## [TASK TO COMPLETE]
Copy the following data word for word, leaving the pictures out of your answer.

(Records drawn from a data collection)

****

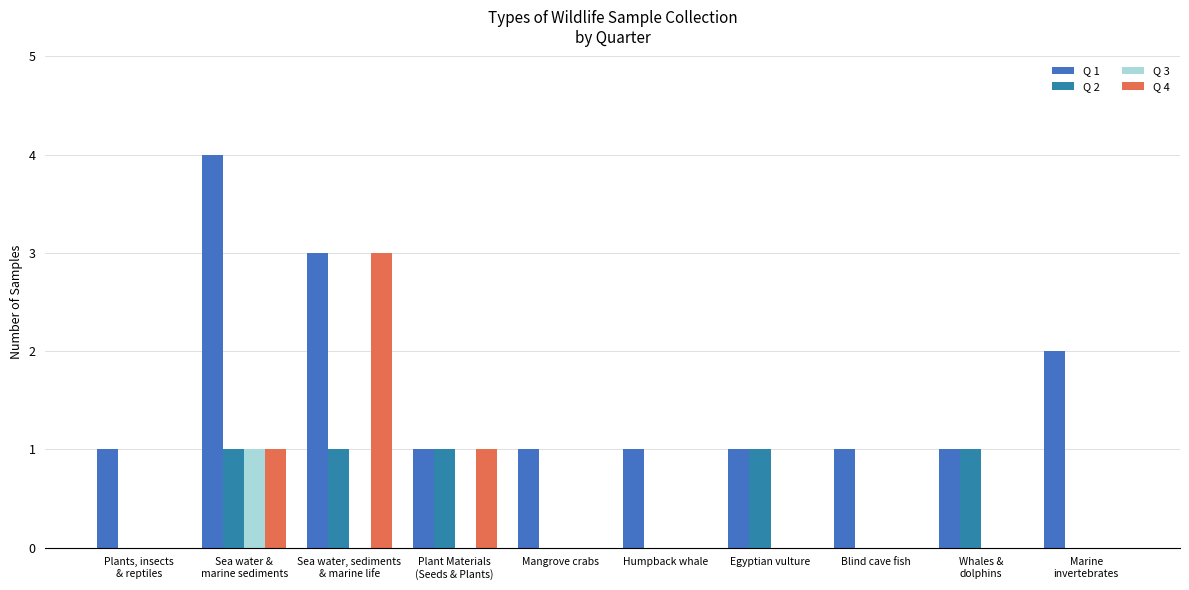

Which has a higher value, Marine
invertebrates or Blind cave fish?

Marine
invertebrates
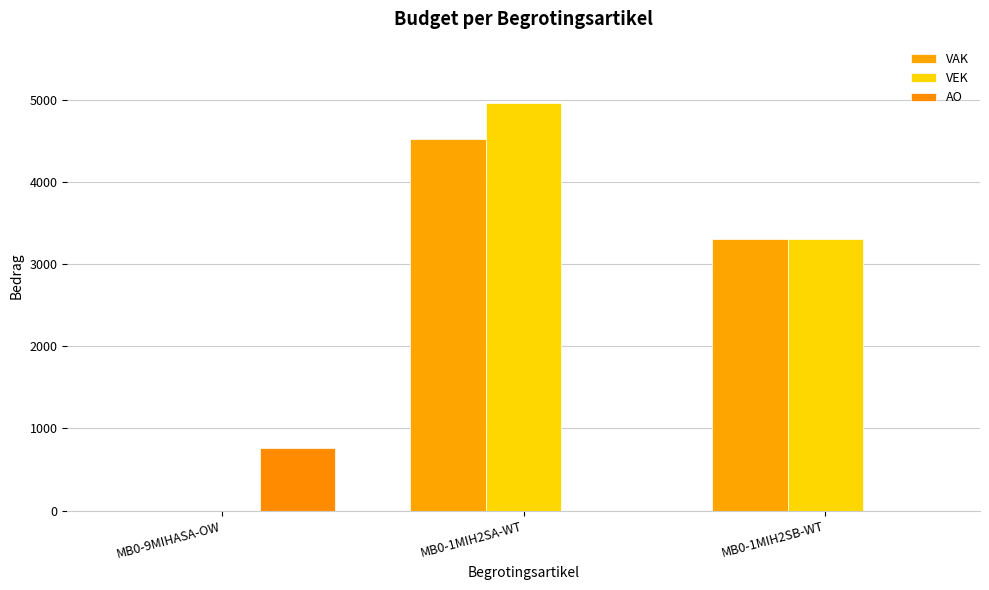

List the series in order of their peak value, highest first.

VEK, VAK, AO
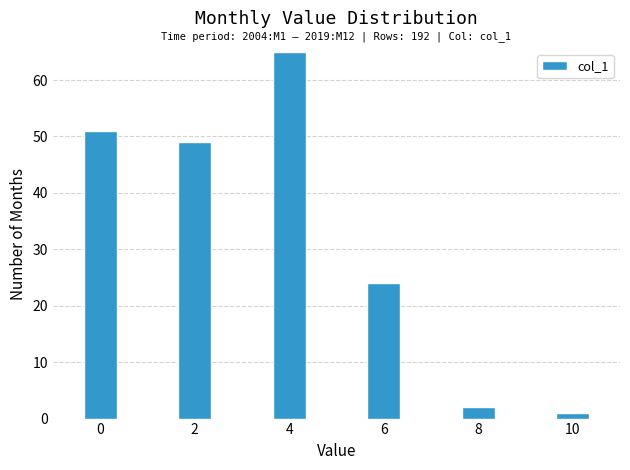

Reading left to right, transcribe all the data shown in this chart.

0=51	2=49	4=65	6=24	8=2	10=1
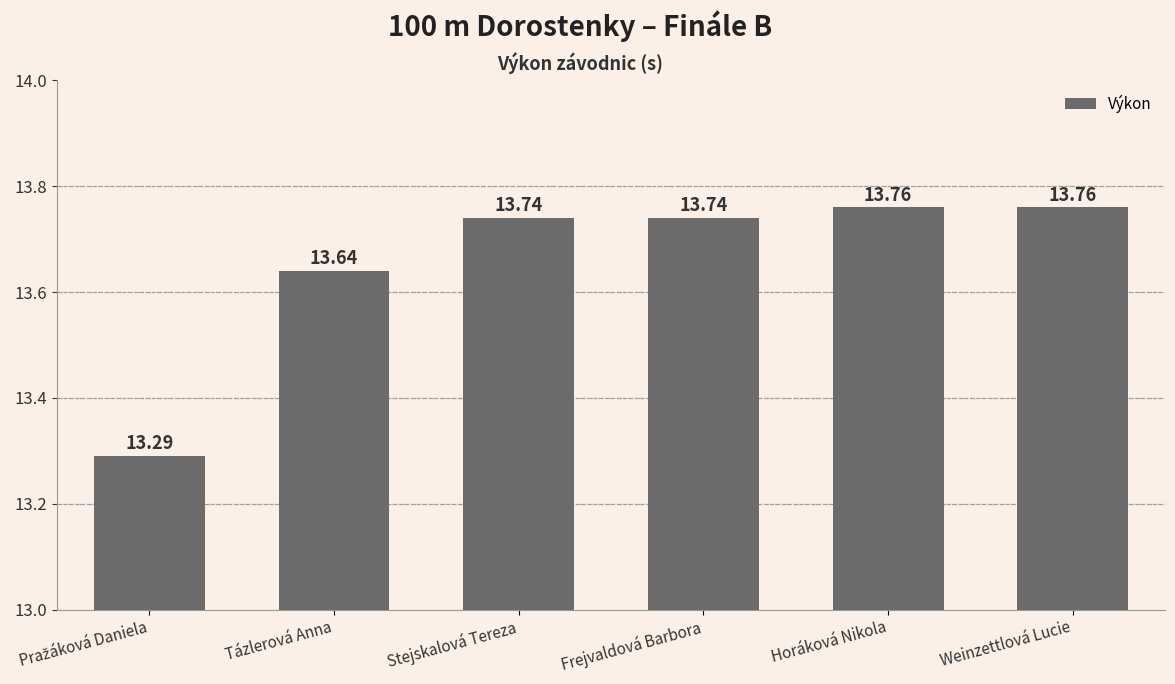

Between Tázlerová Anna and Frejvaldová Barbora, which is larger?

Frejvaldová Barbora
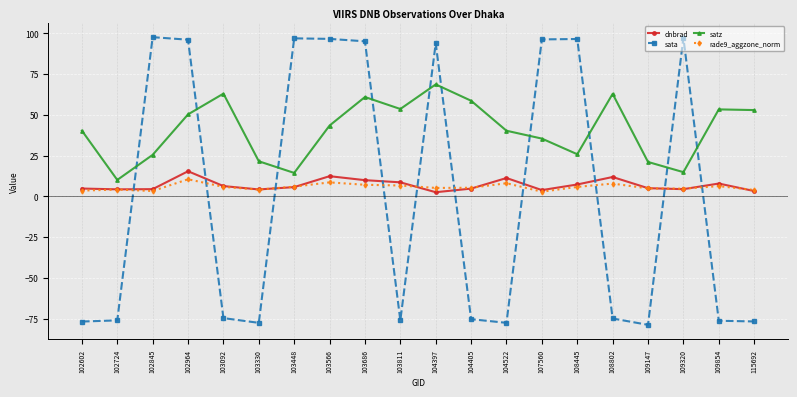

What is the value of the rade9_aggzone_norm point at the 2nd from the left?

4.1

****

## [TASK ANSWER]
Which has a higher value, Marine
invertebrates or Blind cave fish?

Marine
invertebrates

List the series in order of their peak value, highest first.

VEK, VAK, AO

Reading left to right, transcribe all the data shown in this chart.

0=51	2=49	4=65	6=24	8=2	10=1

Between Tázlerová Anna and Frejvaldová Barbora, which is larger?

Frejvaldová Barbora

What is the value of the rade9_aggzone_norm point at the 2nd from the left?

4.1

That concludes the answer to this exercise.